EXERCISE INSTRUCTIONS: According to the article on long COVID blood serum research, how many healthy control patients had their blood serum samples tracked?

DOCUMENT EXCERPT:
━━━━━━

Researchers who tracked blood serum changes in long COVID patients believe their findings could reveal biomarkers that eventually improve diagnosis and treatment of the condition.
 
Authors of the study, Persistent complement dysregulation with signs of thromboinflammation in active long COVID, noted that causes behind the condition remain ‘poorly understood’.
 
Published in the journal Science, their research details findings from tracking the blood serum samples of 113 patients with confirmed acute COVID-19, alongside those of 39 healthy control patients.
 
With follow-ups at six months and 12 months, 48 of the COVID-19 patients were confirmed with long COVID. However, eight reported only changes in smell or taste, and were excluded from the final study.
 
The samples from the remaining 40 patients were used to look into the mechanisms underlying long COVID, according to the study authors.
 
‘Patients experiencing long COVID exhibited changes to blood serum proteins, indicating dysregulated activation of the complement system, altered coagulation, and tissue injury, suggesting ongoing thromboinflammatory responses,’ they wrote.
 
The complement system is described by the journal as ‘part of the innate immune system [which] contributes to immunity and homeostasis by targeting pathogens and damaged cells, among other functions’.
 
‘These findings provide a resource of potential biomarkers for diagnosis and may inform directions for treatments,’ the authors conclude.
 
David Lynn, a professor of systems immunology at Flinders University, said the Swiss-funded study used advanced methods and has some notable findings.

━━━━━━

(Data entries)
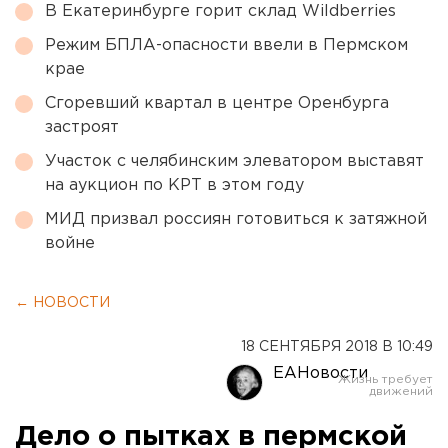
В Екатеринбурге горит склад Wildberries
Режим БПЛА-опасности ввели в Пермском
крае
Сгоревший квартал в центре Оренбурга
застроят
Участок с челябинским элеватором выставят
на аукцион по КРТ в этом году
МИД призвал россиян готовиться к затяжной
войне
← НОВОСТИ
18 СЕНТЯБРЯ 2018 В 10:49
ЕАНовости
Дело о пытках в пермской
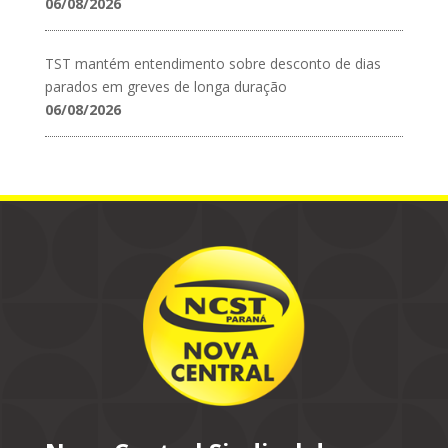
06/08/2026
TST mantém entendimento sobre desconto de dias
parados em greves de longa duração
06/08/2026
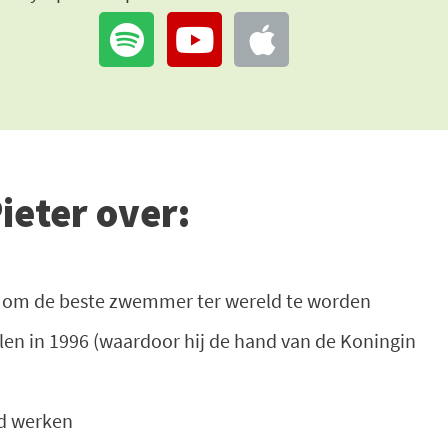
ieter over:
ère om de beste zwemmer ter wereld te worden
elen in 1996 (waardoor hij de hand van de Koningin
rd werken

━━━━━━

TASK RESPONSE: 39 healthy control patients.